Protein-losing enteropathy is a process with an extensive differential diagnosis. Symptoms of the underlying illness, including diarrhea, abdominal pain, and allergic phenomena, may be elicited in the history. Weight-for-age, height-for-age, and weight-for-height can rule out malnutrition as a cause of hypoalbuminemia. Edema is a frequent finding, and asymmetric lymphedema may suggest an underlying malformation of lymphatic channels such as primary intestinal lymphangiectasia.

Conditions associated with protein-losing enteropathy are listed in Table 390-1 and are discussed in other sections of this chapter. Fifty percent to 60% of children with Crohn disease have mild to pronounced hypoalbuminemia. Protein-losing enteropathy and finger clubbing have been reported as complications of gastroesophageal reflux. Protein-losing enteropathy with hypoalbuminemia occurs in 25% of patients after bone marrow transplantation as a result of graft-versus-host disease of the intestine. Intestinal lymphangiectasia causes protein loss, including immunoglobulins, lymphocytes, hypogammaglobulinemia, and steatorrhea. The intestine may be the only site of lymphatic obstruction, or it may coexist with multifocal lymphatic dysplasia (eg, Noonan syndrome). Cardiac disorders or surgical procedures in which elevated right atrial pressure is transmitted to the superior vena cava and thoracic duct, including the Fontan procedure and clinically silent constrictive pericarditis, can cause intestinal lymphangiectasia and protein-losing enteropathy. Ménétrier disease is characterized by hypoalbuminemia due to protein losses from hypertrophic gastric folds (see Chapter 409). Newly described entities in which protein-losing enteropathy is prominent include the carbohydrate-deficient glycoprotein syndrome 1b and congenital heparan sulfate deficiency. Intestinal lymphangiectasia has been found in intestinal biopsy specimens of some children with idiopathic nephritic syndrome and protein-losing enteropathy.

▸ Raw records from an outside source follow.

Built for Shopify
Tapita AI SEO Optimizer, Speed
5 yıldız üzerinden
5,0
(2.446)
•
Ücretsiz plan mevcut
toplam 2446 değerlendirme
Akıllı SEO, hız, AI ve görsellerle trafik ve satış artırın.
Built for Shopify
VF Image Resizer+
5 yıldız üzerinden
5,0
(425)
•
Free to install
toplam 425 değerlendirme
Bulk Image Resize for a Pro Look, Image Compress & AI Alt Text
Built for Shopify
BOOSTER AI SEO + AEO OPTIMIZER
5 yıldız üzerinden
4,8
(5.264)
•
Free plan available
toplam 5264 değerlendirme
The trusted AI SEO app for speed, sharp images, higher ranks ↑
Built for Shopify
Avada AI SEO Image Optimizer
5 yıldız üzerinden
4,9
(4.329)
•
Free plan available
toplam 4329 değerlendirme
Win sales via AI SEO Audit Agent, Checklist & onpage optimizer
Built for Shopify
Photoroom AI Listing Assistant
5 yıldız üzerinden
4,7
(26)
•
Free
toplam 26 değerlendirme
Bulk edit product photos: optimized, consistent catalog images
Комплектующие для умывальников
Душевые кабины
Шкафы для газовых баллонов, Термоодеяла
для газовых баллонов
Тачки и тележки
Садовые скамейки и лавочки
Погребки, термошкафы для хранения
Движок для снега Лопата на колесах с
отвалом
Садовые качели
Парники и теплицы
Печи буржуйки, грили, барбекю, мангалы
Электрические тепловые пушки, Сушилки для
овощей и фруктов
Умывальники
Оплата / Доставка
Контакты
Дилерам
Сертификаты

Table 390-1. Protein-Losing Enteropathy in Pediatric Population

Other causes of hypoalbuminemia, such as renal disease, liver disease, and malnutrition, should be excluded by urinalysis and liver function studies. A reliable estimate of hepatic synthetic function is provided by the prothrombin time. Vitamin K deficiency resulting from intestinal malabsorption can lead to an abnormal result, but this should correct promptly after a parenteral dose of vitamin K.